Pull out every line of the records below that contains the word "none", copying each one unchanged.
··· Excerpted records ···
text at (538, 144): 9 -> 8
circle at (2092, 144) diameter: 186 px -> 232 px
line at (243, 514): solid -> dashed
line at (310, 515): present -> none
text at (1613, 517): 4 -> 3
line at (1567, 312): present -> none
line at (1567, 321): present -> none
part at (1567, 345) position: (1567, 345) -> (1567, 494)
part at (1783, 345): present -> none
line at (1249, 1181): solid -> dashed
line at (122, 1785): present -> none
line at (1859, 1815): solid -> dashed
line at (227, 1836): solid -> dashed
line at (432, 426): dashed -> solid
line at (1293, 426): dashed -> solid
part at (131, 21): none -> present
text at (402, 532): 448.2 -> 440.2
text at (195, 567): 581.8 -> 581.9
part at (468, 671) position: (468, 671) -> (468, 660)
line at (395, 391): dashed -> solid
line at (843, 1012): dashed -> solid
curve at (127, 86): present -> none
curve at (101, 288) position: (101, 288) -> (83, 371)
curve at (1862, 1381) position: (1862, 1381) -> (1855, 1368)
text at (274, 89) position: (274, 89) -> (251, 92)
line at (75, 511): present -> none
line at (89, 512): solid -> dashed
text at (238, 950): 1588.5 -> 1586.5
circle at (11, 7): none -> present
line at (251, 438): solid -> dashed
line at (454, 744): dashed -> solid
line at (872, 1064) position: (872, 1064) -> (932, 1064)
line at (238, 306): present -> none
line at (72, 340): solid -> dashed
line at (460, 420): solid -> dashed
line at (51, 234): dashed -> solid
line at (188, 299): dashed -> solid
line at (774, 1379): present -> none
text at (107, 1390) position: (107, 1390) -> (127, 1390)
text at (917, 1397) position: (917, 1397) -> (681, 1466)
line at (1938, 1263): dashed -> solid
···
**Output for this exercise**
line at (310, 515): present -> none
line at (1567, 312): present -> none
line at (1567, 321): present -> none
part at (1783, 345): present -> none
line at (122, 1785): present -> none
part at (131, 21): none -> present
curve at (127, 86): present -> none
line at (75, 511): present -> none
circle at (11, 7): none -> present
line at (238, 306): present -> none
line at (774, 1379): present -> none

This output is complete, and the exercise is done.